Avocados should be avoided as they contain the persin toxin. Photo: Shikhar Bhattarai/Stocksy United

Alliums (onions)
Perhaps the strongest argument for not giving dogs human food is the ubiquity of alliums. All types of onions, including scallions, chives, garlic, leeks, and shallots, are dangerous for dogs. “Alliums contain a toxic sulfur compound called n-propyl disulfide, which can damage your dog’s red blood cells,” says Hemmings. “This makes them less effective at moving oxygen around the body, which can cause anemia and weakness. Signs of illness are not always immediately apparent and can occur up to a few days or even a week later. It’s cumulative, so one piece is unlikely to do any harm, but over time, many small pieces, fed regularly, could affect the dog’s heart rate, which is potentially serious.”

“Avocados contain the toxin persin, which can cause fluid to build up in your dog’s lungs, leading to shortness of breath, lack of oxygen, and even death,” Hemmings says. “If you are making avocado and some falls on the floor, your dog would be fine eating it; he would have to be consuming a lot over a period of time for it to be a problem, since the flesh of the avocado contains very low levels of persin. However, there is no benefit and there is potential for harm, plus avocados are high in calories so best avoided.”

yeast dough
“Yeast dough eaten raw can rise and ferment in your dog’s stomach. Fermentation can cause your dog’s stomach to stretch to the point of pain and bloating; it could cause a blockage in your intestines and release toxic levels of ethanol into your bloodstream, causing alcohol poisoning,” says Hemmings.

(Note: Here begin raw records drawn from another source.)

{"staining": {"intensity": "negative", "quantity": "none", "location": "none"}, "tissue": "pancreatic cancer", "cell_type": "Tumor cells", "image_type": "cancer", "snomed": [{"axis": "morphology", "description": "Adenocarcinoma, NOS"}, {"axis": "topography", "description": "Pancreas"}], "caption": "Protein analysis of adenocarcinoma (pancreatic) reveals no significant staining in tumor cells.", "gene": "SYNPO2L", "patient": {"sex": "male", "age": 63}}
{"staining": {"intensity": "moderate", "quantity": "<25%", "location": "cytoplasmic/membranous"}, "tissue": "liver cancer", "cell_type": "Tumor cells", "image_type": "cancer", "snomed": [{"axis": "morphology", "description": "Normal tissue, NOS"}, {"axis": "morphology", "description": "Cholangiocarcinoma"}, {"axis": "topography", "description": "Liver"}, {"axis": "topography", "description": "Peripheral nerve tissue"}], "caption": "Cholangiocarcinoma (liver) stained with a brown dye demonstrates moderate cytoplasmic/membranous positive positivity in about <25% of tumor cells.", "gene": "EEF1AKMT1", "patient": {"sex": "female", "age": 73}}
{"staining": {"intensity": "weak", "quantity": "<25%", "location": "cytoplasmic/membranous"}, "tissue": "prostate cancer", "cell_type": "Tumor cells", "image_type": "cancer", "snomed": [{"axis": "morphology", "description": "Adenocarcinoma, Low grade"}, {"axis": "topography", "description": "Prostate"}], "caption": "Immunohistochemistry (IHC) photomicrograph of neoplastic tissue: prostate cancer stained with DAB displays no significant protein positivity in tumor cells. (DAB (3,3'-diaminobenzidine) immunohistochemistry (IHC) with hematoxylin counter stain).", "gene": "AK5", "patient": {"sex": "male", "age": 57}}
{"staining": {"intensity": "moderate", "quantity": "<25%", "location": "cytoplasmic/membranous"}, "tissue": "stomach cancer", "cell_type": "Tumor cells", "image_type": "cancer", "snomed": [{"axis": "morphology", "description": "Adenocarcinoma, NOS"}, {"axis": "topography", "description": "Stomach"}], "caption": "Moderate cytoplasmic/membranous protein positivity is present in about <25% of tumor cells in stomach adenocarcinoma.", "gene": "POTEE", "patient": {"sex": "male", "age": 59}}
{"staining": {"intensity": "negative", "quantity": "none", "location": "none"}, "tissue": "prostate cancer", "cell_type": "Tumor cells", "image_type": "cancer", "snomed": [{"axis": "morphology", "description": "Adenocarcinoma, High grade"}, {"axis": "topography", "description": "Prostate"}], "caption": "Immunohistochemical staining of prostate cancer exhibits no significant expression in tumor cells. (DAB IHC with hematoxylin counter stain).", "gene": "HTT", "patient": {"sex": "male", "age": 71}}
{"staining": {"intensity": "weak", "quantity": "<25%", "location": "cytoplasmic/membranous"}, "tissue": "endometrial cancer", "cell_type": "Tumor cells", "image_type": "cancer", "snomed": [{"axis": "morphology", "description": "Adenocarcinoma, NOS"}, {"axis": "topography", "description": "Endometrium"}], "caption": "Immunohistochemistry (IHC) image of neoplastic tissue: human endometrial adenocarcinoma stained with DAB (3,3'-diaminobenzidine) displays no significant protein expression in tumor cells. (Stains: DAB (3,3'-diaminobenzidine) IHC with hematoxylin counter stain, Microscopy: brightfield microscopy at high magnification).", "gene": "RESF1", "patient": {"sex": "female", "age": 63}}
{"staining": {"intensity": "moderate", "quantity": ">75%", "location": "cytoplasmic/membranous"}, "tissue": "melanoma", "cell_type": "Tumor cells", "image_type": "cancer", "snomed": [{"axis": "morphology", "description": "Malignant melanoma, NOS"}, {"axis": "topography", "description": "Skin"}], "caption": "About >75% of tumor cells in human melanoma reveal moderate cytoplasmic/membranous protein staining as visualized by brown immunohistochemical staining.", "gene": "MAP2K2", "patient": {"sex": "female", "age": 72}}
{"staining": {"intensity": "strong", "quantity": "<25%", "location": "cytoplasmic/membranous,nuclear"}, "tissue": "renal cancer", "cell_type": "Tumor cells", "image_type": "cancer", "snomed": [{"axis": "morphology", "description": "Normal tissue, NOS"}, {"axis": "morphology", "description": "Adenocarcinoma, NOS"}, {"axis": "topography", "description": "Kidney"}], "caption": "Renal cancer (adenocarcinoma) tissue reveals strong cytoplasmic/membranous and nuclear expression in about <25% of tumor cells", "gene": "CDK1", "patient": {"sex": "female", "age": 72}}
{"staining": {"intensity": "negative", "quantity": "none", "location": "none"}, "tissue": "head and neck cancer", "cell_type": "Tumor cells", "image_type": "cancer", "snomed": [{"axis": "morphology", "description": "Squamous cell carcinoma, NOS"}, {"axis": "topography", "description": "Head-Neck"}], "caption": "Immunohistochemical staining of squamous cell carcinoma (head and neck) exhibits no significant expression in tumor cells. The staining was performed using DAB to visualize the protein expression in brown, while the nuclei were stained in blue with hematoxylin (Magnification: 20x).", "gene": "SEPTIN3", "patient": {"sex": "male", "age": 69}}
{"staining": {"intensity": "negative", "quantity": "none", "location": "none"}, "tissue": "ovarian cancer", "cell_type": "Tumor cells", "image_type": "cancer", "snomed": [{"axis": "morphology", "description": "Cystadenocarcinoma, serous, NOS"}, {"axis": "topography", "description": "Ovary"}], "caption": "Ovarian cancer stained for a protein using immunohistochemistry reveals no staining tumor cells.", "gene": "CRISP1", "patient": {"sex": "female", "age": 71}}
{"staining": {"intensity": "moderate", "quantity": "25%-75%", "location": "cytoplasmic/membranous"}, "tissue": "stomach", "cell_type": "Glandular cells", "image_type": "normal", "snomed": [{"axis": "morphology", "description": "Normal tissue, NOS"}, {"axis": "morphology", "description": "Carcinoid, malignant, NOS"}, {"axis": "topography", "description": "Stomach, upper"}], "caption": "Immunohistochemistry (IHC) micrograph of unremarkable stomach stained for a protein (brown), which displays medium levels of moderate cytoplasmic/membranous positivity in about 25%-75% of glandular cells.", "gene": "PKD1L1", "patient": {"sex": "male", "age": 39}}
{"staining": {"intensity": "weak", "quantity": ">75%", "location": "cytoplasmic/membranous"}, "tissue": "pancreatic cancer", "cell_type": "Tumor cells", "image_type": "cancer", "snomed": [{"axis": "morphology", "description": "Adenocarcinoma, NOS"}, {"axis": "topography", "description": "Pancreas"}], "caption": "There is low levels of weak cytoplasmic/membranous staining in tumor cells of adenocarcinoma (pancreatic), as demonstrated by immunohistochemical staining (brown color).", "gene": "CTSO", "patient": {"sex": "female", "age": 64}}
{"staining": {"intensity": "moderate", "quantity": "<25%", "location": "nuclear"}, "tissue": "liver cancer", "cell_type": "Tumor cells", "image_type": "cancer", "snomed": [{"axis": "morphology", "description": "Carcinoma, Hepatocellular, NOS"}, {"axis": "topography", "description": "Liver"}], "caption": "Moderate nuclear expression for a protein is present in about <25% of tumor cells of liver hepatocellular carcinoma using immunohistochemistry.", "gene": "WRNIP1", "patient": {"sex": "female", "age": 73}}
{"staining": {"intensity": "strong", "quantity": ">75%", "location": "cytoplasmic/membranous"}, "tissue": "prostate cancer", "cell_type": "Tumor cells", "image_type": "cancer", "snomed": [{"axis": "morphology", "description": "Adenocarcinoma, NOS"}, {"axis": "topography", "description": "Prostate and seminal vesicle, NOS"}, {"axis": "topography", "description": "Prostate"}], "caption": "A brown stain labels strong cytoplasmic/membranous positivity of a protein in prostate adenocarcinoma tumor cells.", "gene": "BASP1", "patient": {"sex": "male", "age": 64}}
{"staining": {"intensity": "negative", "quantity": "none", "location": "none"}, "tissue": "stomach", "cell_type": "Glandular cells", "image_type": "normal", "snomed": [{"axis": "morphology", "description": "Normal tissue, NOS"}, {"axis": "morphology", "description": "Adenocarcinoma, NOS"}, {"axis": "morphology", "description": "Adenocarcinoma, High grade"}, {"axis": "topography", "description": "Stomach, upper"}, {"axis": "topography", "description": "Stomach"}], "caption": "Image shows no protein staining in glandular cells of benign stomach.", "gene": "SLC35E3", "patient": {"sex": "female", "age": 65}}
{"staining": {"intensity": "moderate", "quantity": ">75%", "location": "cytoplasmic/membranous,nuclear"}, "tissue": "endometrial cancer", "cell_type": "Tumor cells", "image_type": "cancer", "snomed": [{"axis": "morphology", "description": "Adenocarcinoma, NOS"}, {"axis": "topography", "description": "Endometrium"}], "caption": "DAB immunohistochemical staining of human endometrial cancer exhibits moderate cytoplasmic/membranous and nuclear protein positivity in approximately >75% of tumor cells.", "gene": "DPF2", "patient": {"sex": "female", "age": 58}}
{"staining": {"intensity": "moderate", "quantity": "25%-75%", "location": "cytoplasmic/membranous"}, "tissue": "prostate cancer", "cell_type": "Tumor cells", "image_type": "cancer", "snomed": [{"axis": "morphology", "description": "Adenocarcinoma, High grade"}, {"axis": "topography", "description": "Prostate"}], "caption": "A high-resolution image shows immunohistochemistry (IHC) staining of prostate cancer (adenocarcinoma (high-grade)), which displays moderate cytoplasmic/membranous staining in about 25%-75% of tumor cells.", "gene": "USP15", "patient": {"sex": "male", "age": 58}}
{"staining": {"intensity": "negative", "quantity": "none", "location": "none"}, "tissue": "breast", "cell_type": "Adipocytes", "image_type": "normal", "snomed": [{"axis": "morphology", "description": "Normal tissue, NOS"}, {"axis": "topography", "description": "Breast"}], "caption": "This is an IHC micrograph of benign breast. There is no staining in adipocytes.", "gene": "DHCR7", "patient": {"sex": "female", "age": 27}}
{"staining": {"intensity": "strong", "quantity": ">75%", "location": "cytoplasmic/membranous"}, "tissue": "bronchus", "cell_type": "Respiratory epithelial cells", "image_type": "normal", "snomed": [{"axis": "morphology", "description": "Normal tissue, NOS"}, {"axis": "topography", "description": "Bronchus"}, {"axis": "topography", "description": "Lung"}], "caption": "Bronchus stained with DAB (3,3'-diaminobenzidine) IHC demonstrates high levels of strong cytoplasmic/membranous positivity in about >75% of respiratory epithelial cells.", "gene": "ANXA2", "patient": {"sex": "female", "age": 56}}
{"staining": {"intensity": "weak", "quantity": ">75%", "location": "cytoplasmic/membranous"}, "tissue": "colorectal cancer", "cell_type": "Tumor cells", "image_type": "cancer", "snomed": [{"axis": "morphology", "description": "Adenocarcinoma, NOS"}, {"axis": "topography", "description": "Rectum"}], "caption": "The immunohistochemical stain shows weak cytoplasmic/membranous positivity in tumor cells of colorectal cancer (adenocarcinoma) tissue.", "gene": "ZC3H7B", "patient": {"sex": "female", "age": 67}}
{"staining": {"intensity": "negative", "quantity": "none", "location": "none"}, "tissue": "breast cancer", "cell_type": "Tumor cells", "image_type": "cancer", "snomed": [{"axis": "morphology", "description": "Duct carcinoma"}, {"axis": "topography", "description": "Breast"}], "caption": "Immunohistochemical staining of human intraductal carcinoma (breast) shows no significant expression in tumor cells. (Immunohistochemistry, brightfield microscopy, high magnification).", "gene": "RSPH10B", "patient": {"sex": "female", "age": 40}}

Like the caffeine in chocolate, dogs cannot metabolize alcohol, so any drink, food, or even household products with different forms of alcohol are not only extremely harmful to health, but can also be toxic. “Alcohol can cause dangerously low body temperature, hyperventilation and disorientation in dogs and, in extreme cases, can lead to organ failure. It’s never OK to give dogs alcohol,” Hemmings says.

“Dogs cannot eat macadamia nuts, as they contain a toxin that can cause fever, muscle weakness, vomiting and tremors. Almonds are not toxic, but they can block the esophagus,” says Hemmings. Salted almonds or peanuts could increase water retention, which can be serious for dogs prone to heart disease. It’s best to avoid all nuts, as some contain natural toxins called juglones, and all are high in calories and too fatty for dogs, especially small breeds.

moldy food
This is arguably one that many dog ​​owners don’t know about. “Moldy food can contain mycotoxins that could make your dog seriously ill. There was a kid once who left a sandwich in his lunch box and forgot about it – the dog got into his bag and ate it, and sadly passed away a few days later,” says Hemmings.

The symptoms of mycotoxin poisoning are agitation, fever, vomiting, tremors, convulsions and even death.